» WORK ITEM
When you reach the line containing "text [150, 1435, 1090, 1587]" in the data below, begin returning lines exactly as written, and stop once the line containing "text [150, 150, 1090, 302]" has been returned.

(DATA FOR THIS EXERCISE)

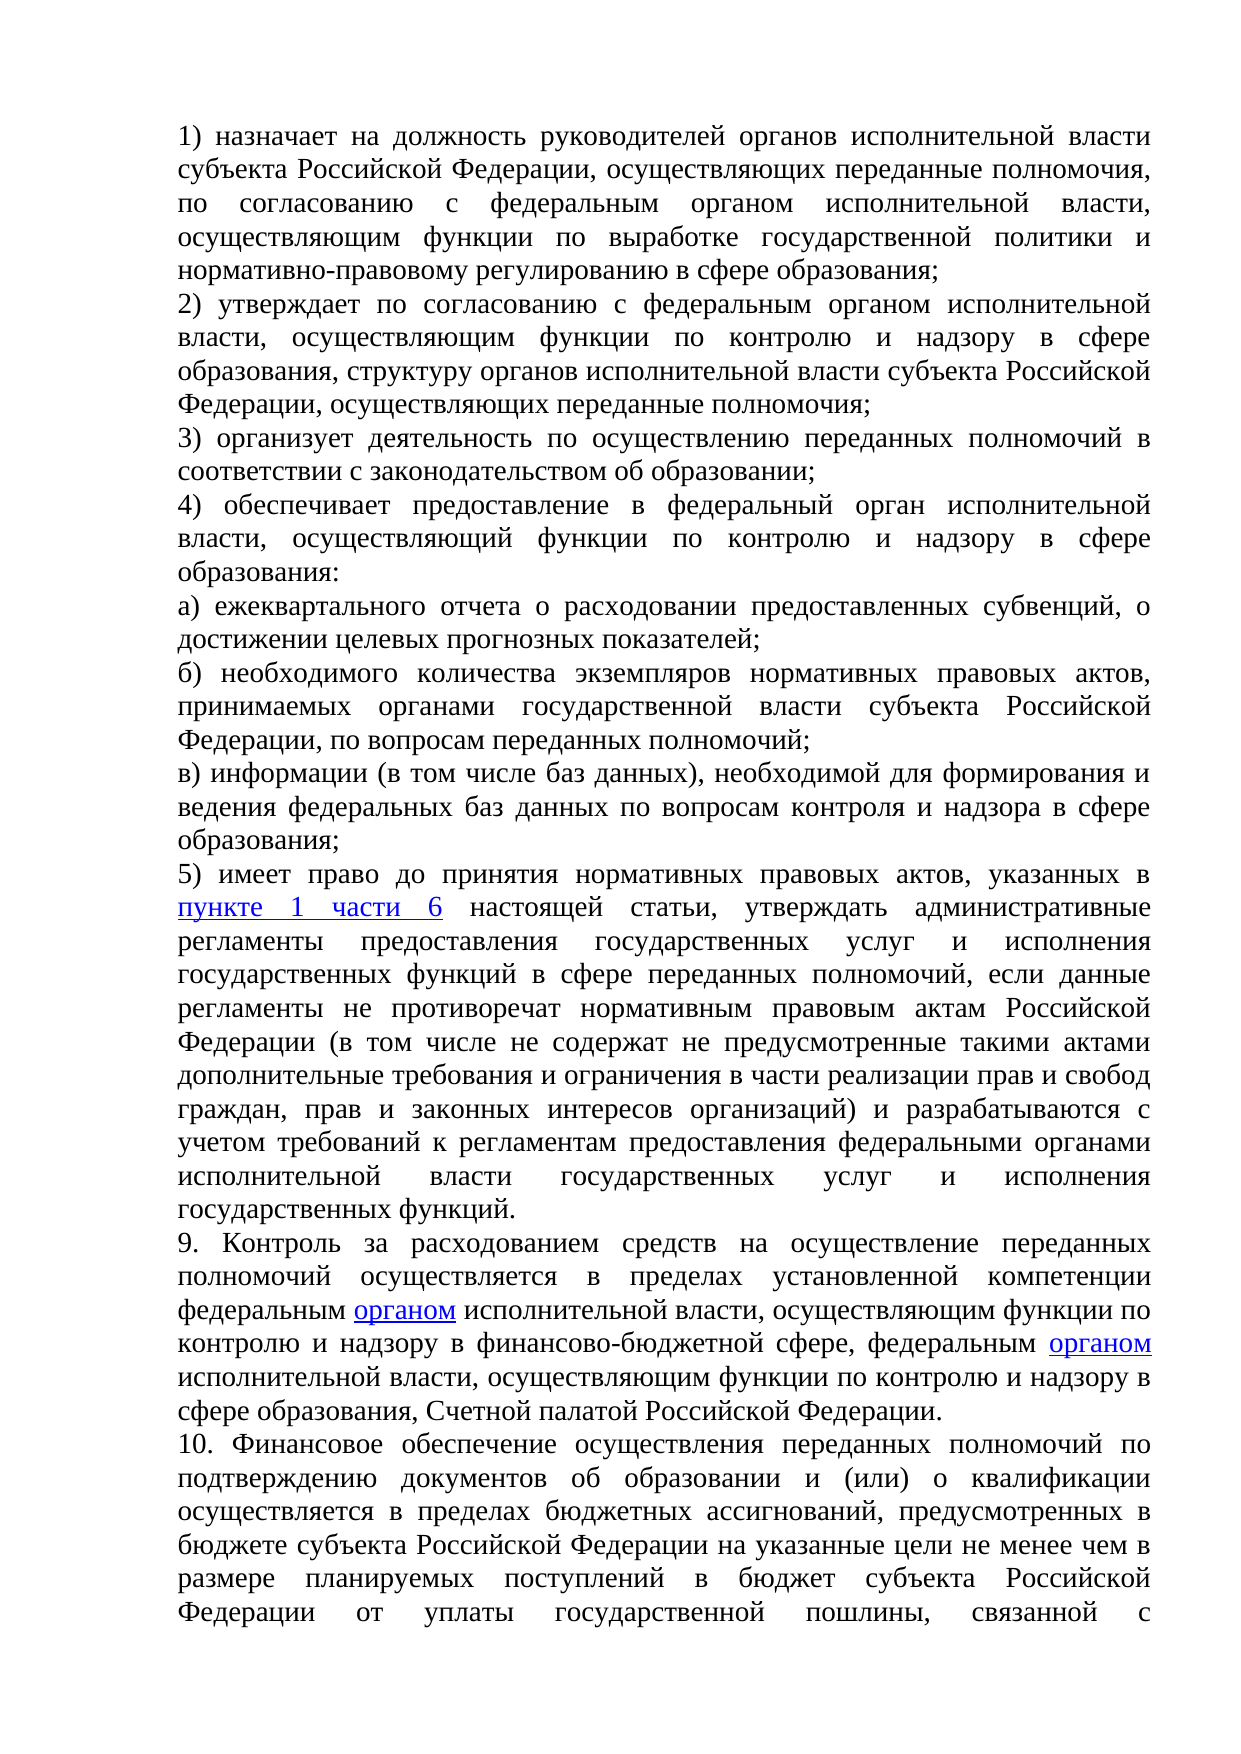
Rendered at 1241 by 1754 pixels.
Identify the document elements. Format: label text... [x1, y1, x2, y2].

(End DATA FOR THIS EXERCISE)
(DATA FOR THIS EXERCISE)

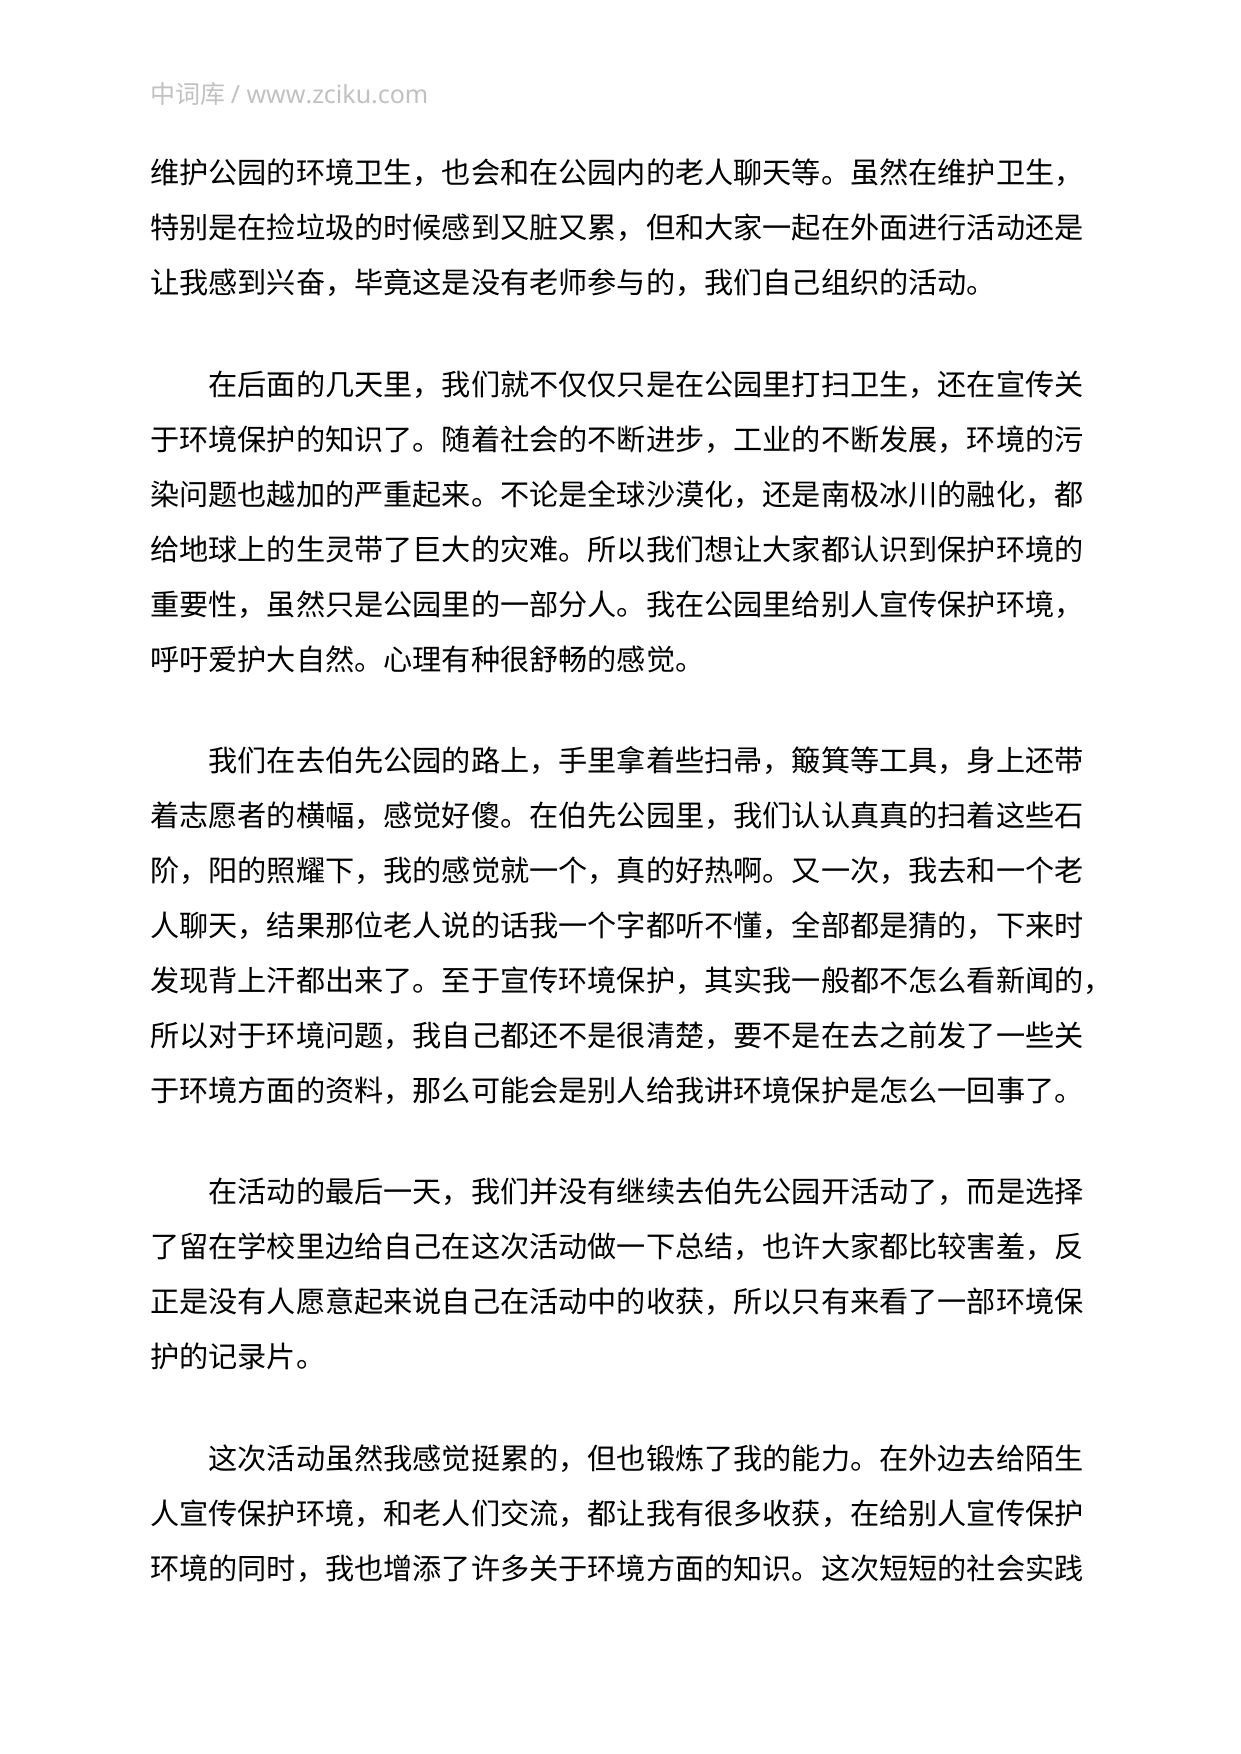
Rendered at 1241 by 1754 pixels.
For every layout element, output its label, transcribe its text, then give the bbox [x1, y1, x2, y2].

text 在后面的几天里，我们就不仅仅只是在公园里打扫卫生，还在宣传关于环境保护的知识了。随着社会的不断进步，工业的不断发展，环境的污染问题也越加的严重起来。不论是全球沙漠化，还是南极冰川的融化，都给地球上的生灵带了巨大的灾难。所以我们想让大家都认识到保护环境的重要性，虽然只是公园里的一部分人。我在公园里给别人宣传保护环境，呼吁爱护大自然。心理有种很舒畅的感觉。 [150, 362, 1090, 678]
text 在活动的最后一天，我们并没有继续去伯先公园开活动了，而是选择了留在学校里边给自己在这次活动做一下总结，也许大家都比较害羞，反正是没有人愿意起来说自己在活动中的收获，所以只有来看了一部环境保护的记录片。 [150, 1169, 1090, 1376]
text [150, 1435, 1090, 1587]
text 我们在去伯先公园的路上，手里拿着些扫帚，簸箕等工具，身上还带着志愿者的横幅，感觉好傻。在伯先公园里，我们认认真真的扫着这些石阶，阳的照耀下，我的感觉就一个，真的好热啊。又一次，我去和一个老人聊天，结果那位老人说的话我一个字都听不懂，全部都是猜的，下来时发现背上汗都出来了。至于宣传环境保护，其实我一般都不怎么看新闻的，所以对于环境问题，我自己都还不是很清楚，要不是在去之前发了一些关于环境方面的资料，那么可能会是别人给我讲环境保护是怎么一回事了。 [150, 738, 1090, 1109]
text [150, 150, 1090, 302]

(End DATA FOR THIS EXERCISE)

» SOLUTION FOR THIS EXERCISE
text [150, 1435, 1090, 1587]
text 我们在去伯先公园的路上，手里拿着些扫帚，簸箕等工具，身上还带着志愿者的横幅，感觉好傻。在伯先公园里，我们认认真真的扫着这些石阶，阳的照耀下，我的感觉就一个，真的好热啊。又一次，我去和一个老人聊天，结果那位老人说的话我一个字都听不懂，全部都是猜的，下来时发现背上汗都出来了。至于宣传环境保护，其实我一般都不怎么看新闻的，所以对于环境问题，我自己都还不是很清楚，要不是在去之前发了一些关于环境方面的资料，那么可能会是别人给我讲环境保护是怎么一回事了。 [150, 738, 1090, 1109]
text [150, 150, 1090, 302]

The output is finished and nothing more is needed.